Posisi Indonesia dalam negosiasi tarif AS dinilai mulai dilemahkan
Rissalwan juga membongkar bahwa sorotan Amerika ke arah sistem digital Indonesia bukan semata soal teknologi, tapi punya agenda yang lebih dalam, berkaitan dengan tensi dagang yang dipicu tarif era Donald Trump.
"Saya kira ini bagian dari strategi untuk mencari-cari kesalahan. Negosiasi itu akan membongkar. Dan ini bisa jadi cara AS untuk memperlemah posisi Indonesia," ujarnya.
Dalam kondisi ini, teknologi seperti QRIS bisa berubah jadi simbol resistensi dan kedaulatan, bukan sekadar alat transaksi modern.
Kalau Amerika terus mendorong skema pembayaran global yang mereka kendalikan, sementara Indonesia berpegang pada sistem yang lebih mandiri, benturan kepentingan ini bisa saja merembet ke berbagai sektor lainnya.
Apalagi sistem seperti Visa dan Mastercard memungkinkan pengawasan terhadap arus dana lintas negara, yang tentu menguntungkan pihak pengendali sistem.
Sistem QRIS sejalan dengan strategi kedaulatan digital dan perlindungan data
QRIS memang bukan alat tukar, melainkan jembatan buat transaksi yang lebih cepat, aman, dan efisien.
Tapi bagi pemain global, langkah ini seolah jadi ancaman karena membatasi ruang mereka untuk mengakses data transaksi publik di Indonesia.
"QRIS ini sistem digitalisasi keuangan yang dibuat Indonesia mungkin tanpa negosiasi," jelas Rissalwan lagi.
Rissalwan juga membandingkan QRIS dengan sistem domestik yang dikembangkan China.
Di Tiongkok, Sistem Pembayaran digital seperti Alipay dan WeChat Pay sudah jadi bagian dari strategi nasional buat memperkuat kontrol terhadap aktivitas keuangan di dalam negeri.
Indonesia juga bisa mengarah ke sana dengan memperluas QRIS, tapi tetap butuh regulasi yang matang supaya tidak tumpang tindih dengan sistem e-money yang udah lebih dulu beredar.
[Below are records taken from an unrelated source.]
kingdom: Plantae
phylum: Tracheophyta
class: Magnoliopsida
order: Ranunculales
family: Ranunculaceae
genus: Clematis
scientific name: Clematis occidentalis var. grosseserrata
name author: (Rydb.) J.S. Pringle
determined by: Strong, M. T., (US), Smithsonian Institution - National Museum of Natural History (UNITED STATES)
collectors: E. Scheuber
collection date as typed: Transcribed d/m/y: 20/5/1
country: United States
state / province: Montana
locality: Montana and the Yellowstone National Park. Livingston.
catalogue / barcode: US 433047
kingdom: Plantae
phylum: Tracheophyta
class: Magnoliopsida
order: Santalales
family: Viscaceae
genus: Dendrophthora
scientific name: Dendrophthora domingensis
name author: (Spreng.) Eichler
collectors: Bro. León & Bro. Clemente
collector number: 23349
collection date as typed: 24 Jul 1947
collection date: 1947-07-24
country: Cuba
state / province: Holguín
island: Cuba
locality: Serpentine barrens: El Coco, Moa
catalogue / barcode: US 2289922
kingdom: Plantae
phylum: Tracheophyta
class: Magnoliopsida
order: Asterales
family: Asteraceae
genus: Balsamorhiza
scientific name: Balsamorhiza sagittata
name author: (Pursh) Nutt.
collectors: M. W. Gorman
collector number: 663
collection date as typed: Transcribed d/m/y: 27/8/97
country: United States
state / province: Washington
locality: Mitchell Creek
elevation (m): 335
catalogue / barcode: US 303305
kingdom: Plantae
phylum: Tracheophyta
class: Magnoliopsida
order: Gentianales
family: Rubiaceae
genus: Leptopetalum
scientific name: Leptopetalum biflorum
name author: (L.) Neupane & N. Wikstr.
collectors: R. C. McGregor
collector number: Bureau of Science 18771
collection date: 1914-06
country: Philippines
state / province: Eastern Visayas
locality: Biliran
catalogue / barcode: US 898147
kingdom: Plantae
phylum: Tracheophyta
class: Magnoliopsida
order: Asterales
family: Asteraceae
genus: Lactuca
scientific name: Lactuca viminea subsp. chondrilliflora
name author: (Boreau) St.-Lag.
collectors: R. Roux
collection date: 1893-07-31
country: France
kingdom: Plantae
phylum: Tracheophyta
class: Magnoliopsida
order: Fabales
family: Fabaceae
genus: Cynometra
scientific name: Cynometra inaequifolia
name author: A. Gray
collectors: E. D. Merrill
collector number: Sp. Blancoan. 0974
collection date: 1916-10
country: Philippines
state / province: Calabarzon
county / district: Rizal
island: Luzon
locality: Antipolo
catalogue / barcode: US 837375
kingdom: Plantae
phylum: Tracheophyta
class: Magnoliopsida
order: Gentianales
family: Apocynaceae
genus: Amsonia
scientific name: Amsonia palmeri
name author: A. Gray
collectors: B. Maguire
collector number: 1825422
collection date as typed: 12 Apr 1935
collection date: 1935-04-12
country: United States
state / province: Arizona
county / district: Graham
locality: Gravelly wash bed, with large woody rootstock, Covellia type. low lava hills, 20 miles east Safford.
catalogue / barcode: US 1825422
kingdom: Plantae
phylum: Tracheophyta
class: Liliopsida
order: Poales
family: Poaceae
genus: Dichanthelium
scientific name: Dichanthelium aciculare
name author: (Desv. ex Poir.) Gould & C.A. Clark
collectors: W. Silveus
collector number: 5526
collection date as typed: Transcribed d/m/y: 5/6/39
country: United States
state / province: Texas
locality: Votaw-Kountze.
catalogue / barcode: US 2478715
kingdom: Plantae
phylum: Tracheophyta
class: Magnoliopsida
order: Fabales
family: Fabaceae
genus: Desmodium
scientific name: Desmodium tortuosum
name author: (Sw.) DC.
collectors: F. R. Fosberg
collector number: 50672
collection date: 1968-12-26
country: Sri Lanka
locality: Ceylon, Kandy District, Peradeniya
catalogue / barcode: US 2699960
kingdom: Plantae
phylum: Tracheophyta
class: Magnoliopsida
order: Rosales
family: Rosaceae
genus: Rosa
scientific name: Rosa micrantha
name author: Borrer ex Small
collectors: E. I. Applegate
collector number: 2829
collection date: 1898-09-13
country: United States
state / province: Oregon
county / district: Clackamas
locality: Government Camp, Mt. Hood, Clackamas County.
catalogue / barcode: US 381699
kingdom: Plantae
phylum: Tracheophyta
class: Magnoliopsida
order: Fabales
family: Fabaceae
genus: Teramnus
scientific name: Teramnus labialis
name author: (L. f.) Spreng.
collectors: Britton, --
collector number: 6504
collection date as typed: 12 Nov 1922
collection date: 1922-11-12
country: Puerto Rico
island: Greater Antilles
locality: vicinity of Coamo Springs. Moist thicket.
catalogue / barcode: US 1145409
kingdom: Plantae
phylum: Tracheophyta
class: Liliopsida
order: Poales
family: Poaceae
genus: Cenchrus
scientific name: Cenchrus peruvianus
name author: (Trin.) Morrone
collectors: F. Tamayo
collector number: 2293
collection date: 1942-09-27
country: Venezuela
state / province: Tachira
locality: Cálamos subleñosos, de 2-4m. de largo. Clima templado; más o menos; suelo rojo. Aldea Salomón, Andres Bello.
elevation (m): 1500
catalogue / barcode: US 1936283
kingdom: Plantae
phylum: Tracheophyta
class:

Di Indonesia saat ini sudah ada beragam produk e-money seperti Tap Cash, Brizzi, dan Flazz, yang sering dianggap menggantikan fungsi uang tunai.
"Bank mengeluarkan berbagai e-money seperti Tap Cash, Brizzi, Flazz, yang seolah menggantikan fungsi uang. Padahal, secara hukum, uang tunai masih alat pembayaran yang sah," katanya.
Sistem keuangan Indonesia lebih disiplin dan tidak konsumtif
Satu hal yang juga dibedakan Rissalwan adalah soal filosofi dasar sistem keuangan antara Amerika dan Indonesia.
Di Amerika, model yang diusung seperti “spend now, pay later” alias gesek dulu bayar belakangan jadi prinsip utama sistem seperti Mastercard, Amex, atau Visa.
Tapi Indonesia justru menerapkan pendekatan sebaliknya, uang harus tersedia dulu baru bisa dipakai.
"Amerika mendorong pencatatan keuangan tapi dengan skema spend now, pay later, seperti model Visa, Amex, dan Mastercard. Indonesia justru mengembangkan sistem di mana uang harus ada dulu baru bisa digunakan. Ini bentuk kedewasaan sistem keuangan kita," tandasnya.
QRIS justru mempertegas arah pembangunan sistem pembayaran yang lebih bertanggung jawab, mandiri, dan berbasis dana aktual.
Jadi bukan cuma soal siapa paling cepat dan canggih, tapi juga siapa yang paling siap jaga stabilitas ekonomi domestik lewat Sistem Pembayaran yang adil, transparan, dan aman.